** Begin Data **
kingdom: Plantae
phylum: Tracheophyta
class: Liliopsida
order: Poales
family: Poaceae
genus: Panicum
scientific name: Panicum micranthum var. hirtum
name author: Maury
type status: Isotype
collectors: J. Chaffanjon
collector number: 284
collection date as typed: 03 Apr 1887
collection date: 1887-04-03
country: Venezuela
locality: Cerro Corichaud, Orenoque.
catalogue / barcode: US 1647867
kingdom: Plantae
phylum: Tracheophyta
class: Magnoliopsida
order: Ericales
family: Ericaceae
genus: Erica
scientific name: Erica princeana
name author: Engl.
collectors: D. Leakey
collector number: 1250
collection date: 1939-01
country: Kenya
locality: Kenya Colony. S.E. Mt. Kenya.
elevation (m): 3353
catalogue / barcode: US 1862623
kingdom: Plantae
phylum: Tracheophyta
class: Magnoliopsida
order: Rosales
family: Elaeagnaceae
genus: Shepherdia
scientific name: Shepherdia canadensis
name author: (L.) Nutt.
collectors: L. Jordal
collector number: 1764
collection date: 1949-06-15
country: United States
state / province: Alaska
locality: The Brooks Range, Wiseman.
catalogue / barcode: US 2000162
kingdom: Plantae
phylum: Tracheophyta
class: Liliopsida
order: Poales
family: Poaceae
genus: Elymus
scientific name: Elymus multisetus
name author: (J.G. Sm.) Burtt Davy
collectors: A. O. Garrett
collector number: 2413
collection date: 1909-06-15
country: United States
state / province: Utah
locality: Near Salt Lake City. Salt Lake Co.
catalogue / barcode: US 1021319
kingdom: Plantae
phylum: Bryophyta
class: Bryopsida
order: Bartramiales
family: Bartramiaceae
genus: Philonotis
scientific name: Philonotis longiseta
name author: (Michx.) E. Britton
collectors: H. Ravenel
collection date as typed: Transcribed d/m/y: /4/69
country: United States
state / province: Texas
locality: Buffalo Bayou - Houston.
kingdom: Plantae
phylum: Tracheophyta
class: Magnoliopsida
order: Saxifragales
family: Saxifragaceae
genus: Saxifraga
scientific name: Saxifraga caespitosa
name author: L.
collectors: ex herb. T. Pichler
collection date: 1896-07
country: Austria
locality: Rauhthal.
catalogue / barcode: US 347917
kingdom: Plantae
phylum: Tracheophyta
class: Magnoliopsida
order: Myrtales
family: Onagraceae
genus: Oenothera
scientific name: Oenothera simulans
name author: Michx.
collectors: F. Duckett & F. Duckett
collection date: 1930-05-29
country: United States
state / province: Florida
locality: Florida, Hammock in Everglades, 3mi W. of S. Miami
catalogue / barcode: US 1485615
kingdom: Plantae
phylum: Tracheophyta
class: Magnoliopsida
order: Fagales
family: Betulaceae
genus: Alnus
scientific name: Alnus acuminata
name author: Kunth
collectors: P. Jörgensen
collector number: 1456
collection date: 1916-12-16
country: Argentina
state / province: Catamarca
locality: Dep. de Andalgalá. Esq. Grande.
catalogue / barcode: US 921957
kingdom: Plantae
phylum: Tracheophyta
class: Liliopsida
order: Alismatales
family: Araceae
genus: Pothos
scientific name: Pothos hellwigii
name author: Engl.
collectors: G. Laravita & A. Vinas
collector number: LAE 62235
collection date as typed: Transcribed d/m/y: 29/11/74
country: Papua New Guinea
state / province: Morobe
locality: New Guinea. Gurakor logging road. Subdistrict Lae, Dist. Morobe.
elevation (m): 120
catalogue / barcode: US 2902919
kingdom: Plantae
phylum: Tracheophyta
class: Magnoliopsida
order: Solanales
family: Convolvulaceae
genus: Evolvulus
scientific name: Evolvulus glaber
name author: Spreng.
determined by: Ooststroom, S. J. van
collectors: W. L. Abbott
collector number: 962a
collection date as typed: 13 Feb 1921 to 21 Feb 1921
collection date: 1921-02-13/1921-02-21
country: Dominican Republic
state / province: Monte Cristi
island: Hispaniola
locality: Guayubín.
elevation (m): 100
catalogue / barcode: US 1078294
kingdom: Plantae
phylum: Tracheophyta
** End Data **
__Problem details__:
Rewrite every one of the records, substituting "site" for "locality" wherever it occurs and leaving everything else unchanged.

__Task output__:
kingdom: Plantae
phylum: Tracheophyta
class: Liliopsida
order: Poales
family: Poaceae
genus: Panicum
scientific name: Panicum micranthum var. hirtum
name author: Maury
type status: Isotype
collectors: J. Chaffanjon
collector number: 284
collection date as typed: 03 Apr 1887
collection date: 1887-04-03
country: Venezuela
site: Cerro Corichaud, Orenoque.
catalogue / barcode: US 1647867
kingdom: Plantae
phylum: Tracheophyta
class: Magnoliopsida
order: Ericales
family: Ericaceae
genus: Erica
scientific name: Erica princeana
name author: Engl.
collectors: D. Leakey
collector number: 1250
collection date: 1939-01
country: Kenya
site: Kenya Colony. S.E. Mt. Kenya.
elevation (m): 3353
catalogue / barcode: US 1862623
kingdom: Plantae
phylum: Tracheophyta
class: Magnoliopsida
order: Rosales
family: Elaeagnaceae
genus: Shepherdia
scientific name: Shepherdia canadensis
name author: (L.) Nutt.
collectors: L. Jordal
collector number: 1764
collection date: 1949-06-15
country: United States
state / province: Alaska
site: The Brooks Range, Wiseman.
catalogue / barcode: US 2000162
kingdom: Plantae
phylum: Tracheophyta
class: Liliopsida
order: Poales
family: Poaceae
genus: Elymus
scientific name: Elymus multisetus
name author: (J.G. Sm.) Burtt Davy
collectors: A. O. Garrett
collector number: 2413
collection date: 1909-06-15
country: United States
state / province: Utah
site: Near Salt Lake City. Salt Lake Co.
catalogue / barcode: US 1021319
kingdom: Plantae
phylum: Bryophyta
class: Bryopsida
order: Bartramiales
family: Bartramiaceae
genus: Philonotis
scientific name: Philonotis longiseta
name author: (Michx.) E. Britton
collectors: H. Ravenel
collection date as typed: Transcribed d/m/y: /4/69
country: United States
state / province: Texas
site: Buffalo Bayou - Houston.
kingdom: Plantae
phylum: Tracheophyta
class: Magnoliopsida
order: Saxifragales
family: Saxifragaceae
genus: Saxifraga
scientific name: Saxifraga caespitosa
name author: L.
collectors: ex herb. T. Pichler
collection date: 1896-07
country: Austria
site: Rauhthal.
catalogue / barcode: US 347917
kingdom: Plantae
phylum: Tracheophyta
class: Magnoliopsida
order: Myrtales
family: Onagraceae
genus: Oenothera
scientific name: Oenothera simulans
name author: Michx.
collectors: F. Duckett & F. Duckett
collection date: 1930-05-29
country: United States
state / province: Florida
site: Florida, Hammock in Everglades, 3mi W. of S. Miami
catalogue / barcode: US 1485615
kingdom: Plantae
phylum: Tracheophyta
class: Magnoliopsida
order: Fagales
family: Betulaceae
genus: Alnus
scientific name: Alnus acuminata
name author: Kunth
collectors: P. Jörgensen
collector number: 1456
collection date: 1916-12-16
country: Argentina
state / province: Catamarca
site: Dep. de Andalgalá. Esq. Grande.
catalogue / barcode: US 921957
kingdom: Plantae
phylum: Tracheophyta
class: Liliopsida
order: Alismatales
family: Araceae
genus: Pothos
scientific name: Pothos hellwigii
name author: Engl.
collectors: G. Laravita & A. Vinas
collector number: LAE 62235
collection date as typed: Transcribed d/m/y: 29/11/74
country: Papua New Guinea
state / province: Morobe
site: New Guinea. Gurakor logging road. Subdistrict Lae, Dist. Morobe.
elevation (m): 120
catalogue / barcode: US 2902919
kingdom: Plantae
phylum: Tracheophyta
class: Magnoliopsida
order: Solanales
family: Convolvulaceae
genus: Evolvulus
scientific name: Evolvulus glaber
name author: Spreng.
determined by: Ooststroom, S. J. van
collectors: W. L. Abbott
collector number: 962a
collection date as typed: 13 Feb 1921 to 21 Feb 1921
collection date: 1921-02-13/1921-02-21
country: Dominican Republic
state / province: Monte Cristi
island: Hispaniola
site: Guayubín.
elevation (m): 100
catalogue / barcode: US 1078294
kingdom: Plantae
phylum: Tracheophyta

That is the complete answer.